Rename "bounding box" to "enclosing rectangle" in the lines of every entry below, and write those lines out again with nothing else changed. Leave out the pictures.

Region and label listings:
· · · · ·

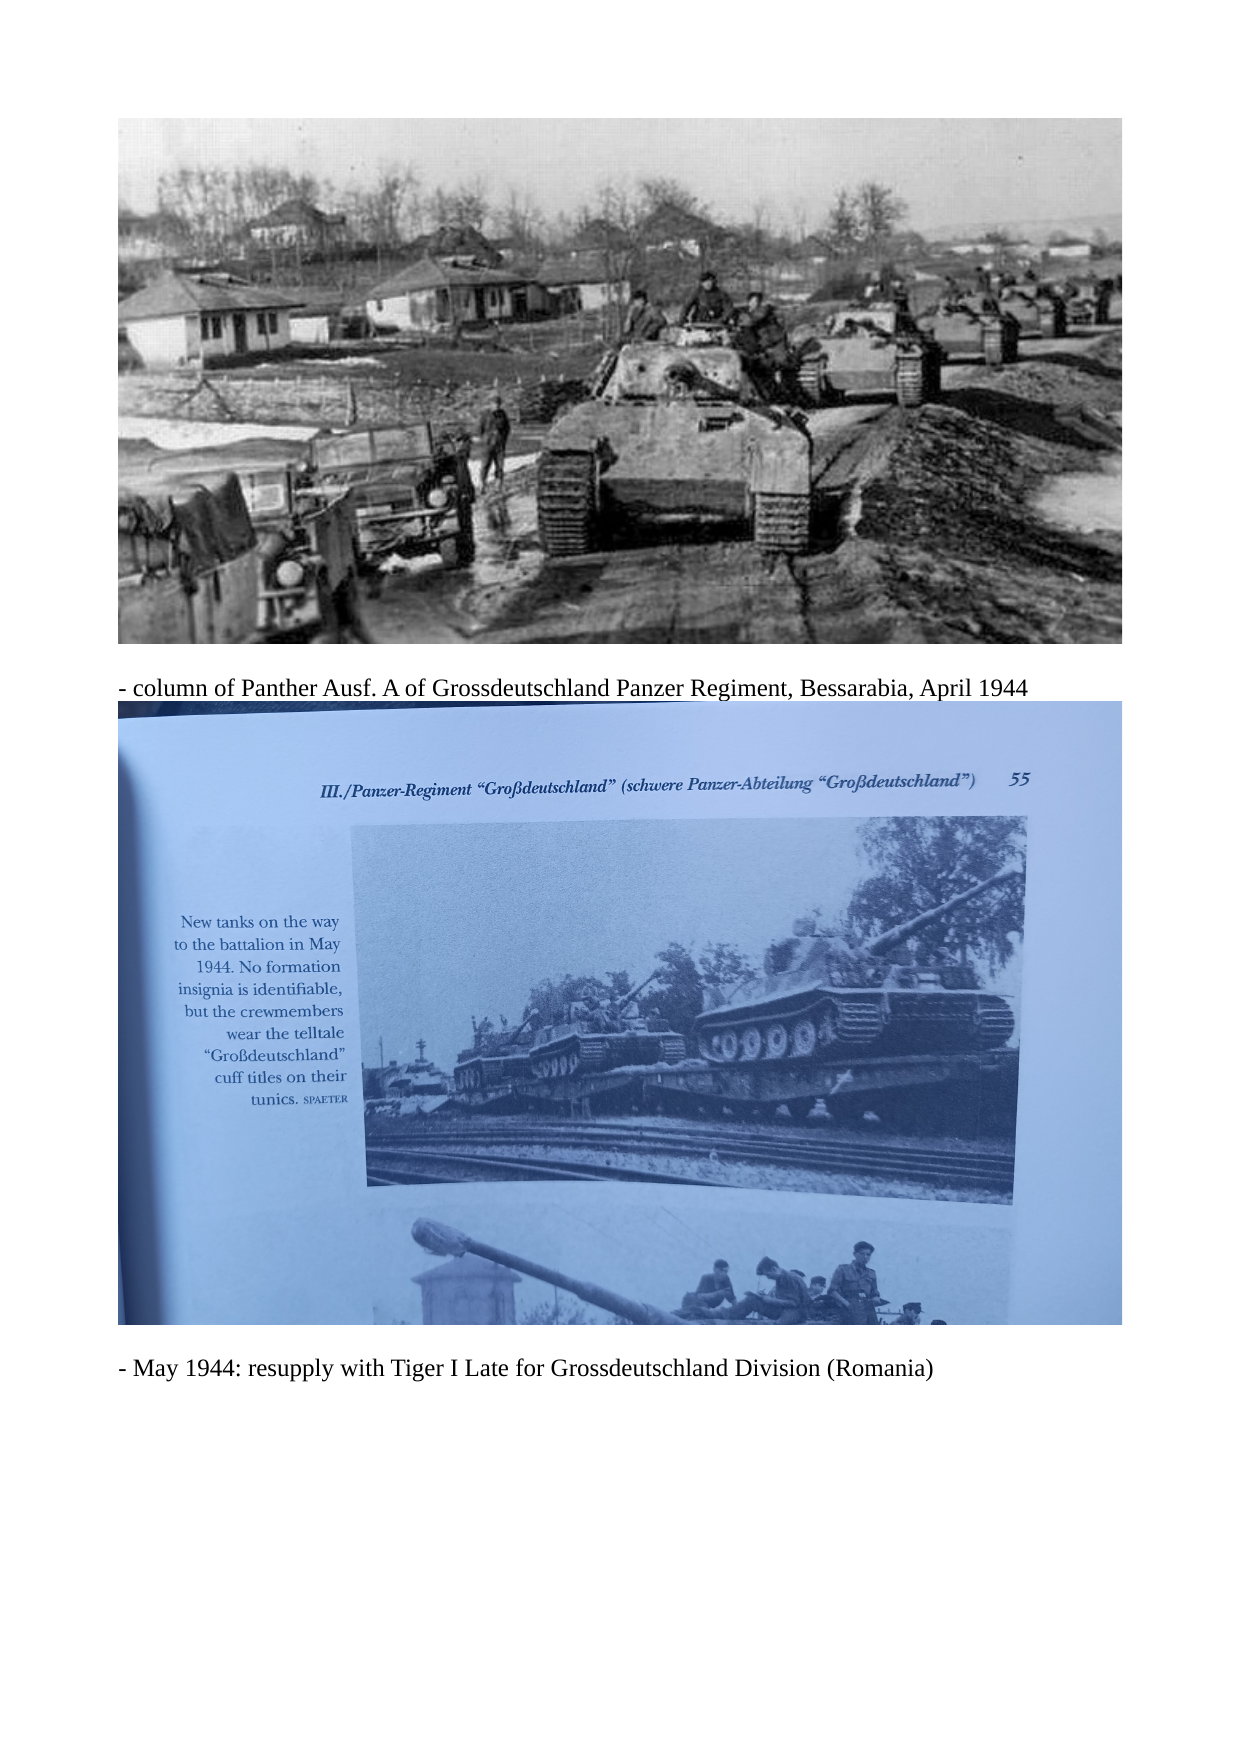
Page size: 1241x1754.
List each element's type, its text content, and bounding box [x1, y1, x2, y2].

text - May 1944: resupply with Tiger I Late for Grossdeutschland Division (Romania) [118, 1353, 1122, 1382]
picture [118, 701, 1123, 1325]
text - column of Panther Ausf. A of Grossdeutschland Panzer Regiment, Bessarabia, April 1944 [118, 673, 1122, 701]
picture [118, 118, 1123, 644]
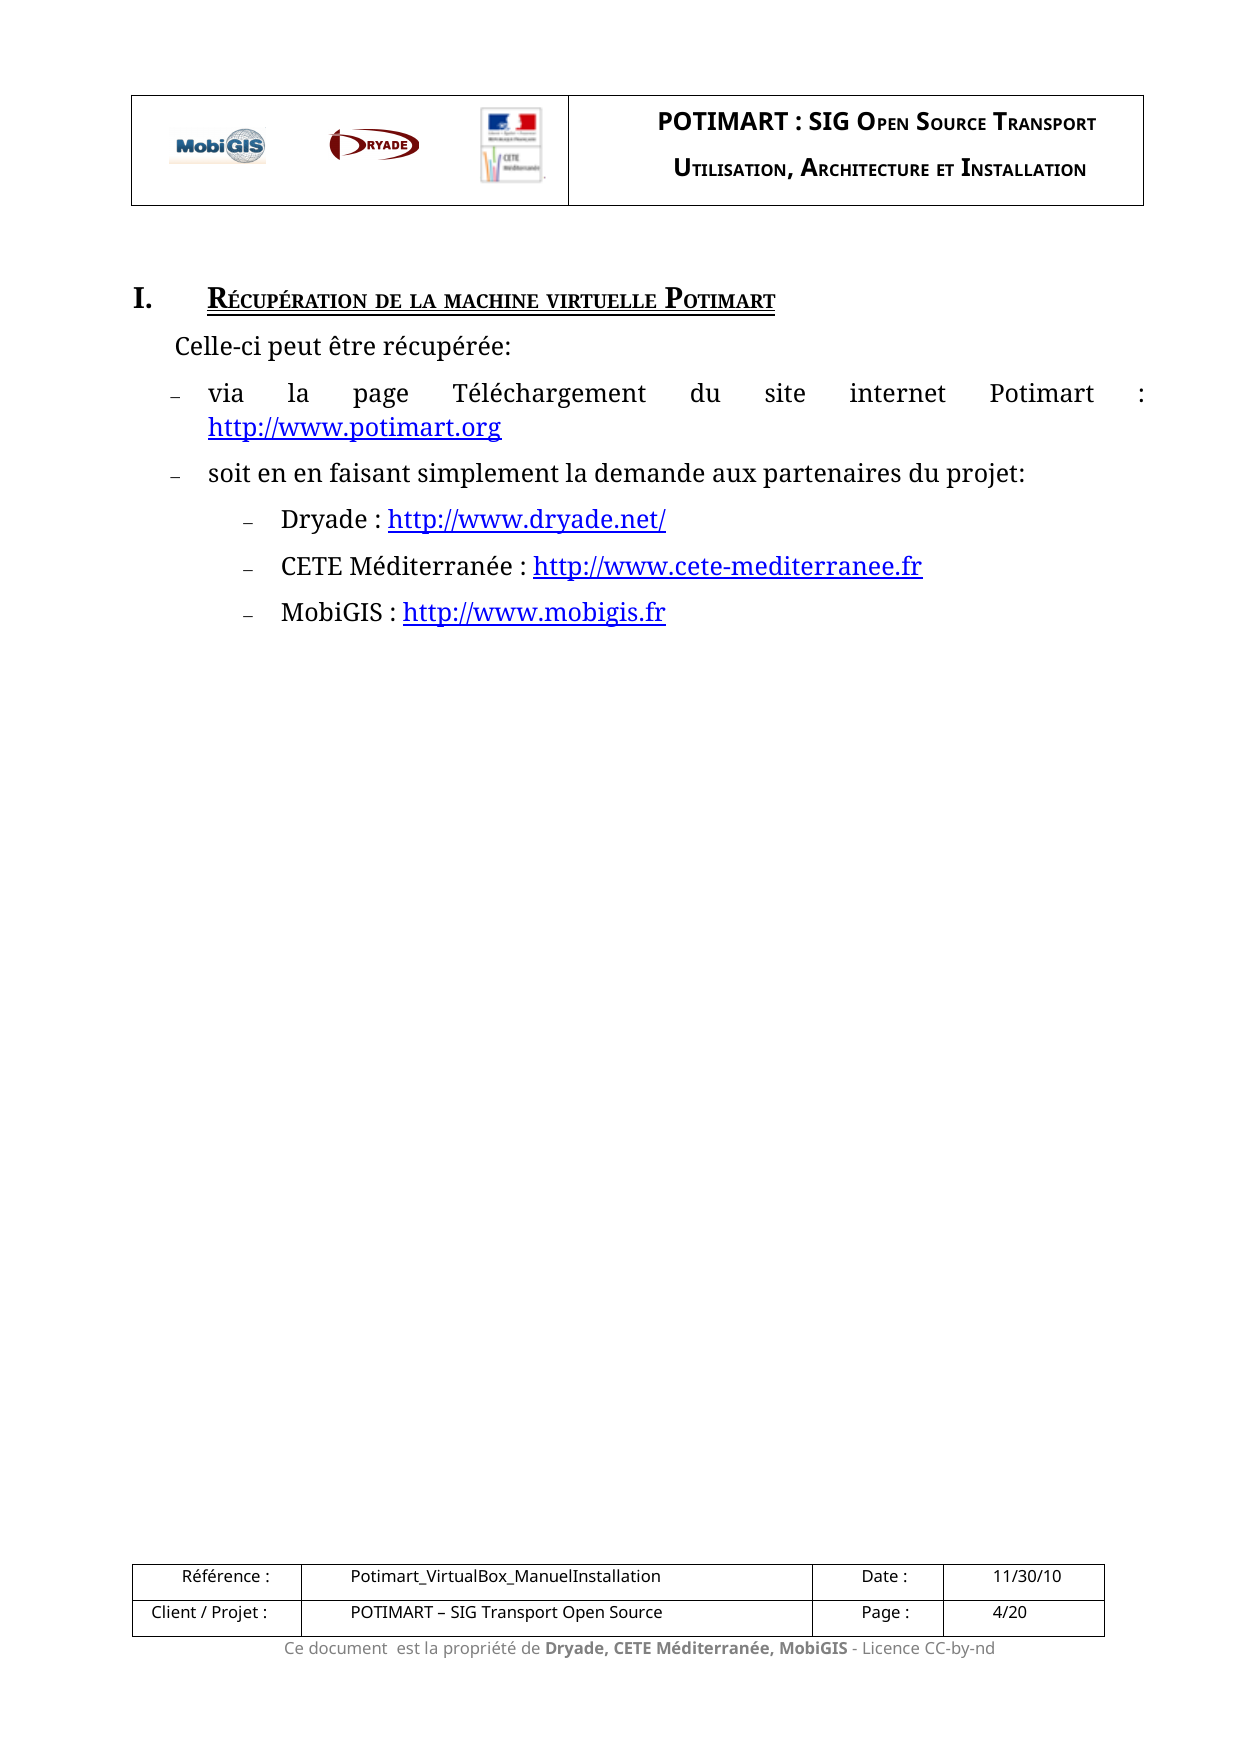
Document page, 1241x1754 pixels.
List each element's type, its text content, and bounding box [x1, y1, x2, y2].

· · · · ·

__Final answer__
Page size: 1241x1754.
List each element's type, its text content, and enclosing rectangle [x1, y1, x2, y2].

text - May 1944: resupply with Tiger I Late for Grossdeutschland Division (Romania) [118, 1353, 1122, 1382]
picture [118, 701, 1123, 1325]
text - column of Panther Ausf. A of Grossdeutschland Panzer Regiment, Bessarabia, April 1944 [118, 673, 1122, 701]
picture [118, 118, 1123, 644]
Document page, 1241x1754 pixels.
List each element's type, its text content, and enclosing rectangle [x1, y1, x2, y2].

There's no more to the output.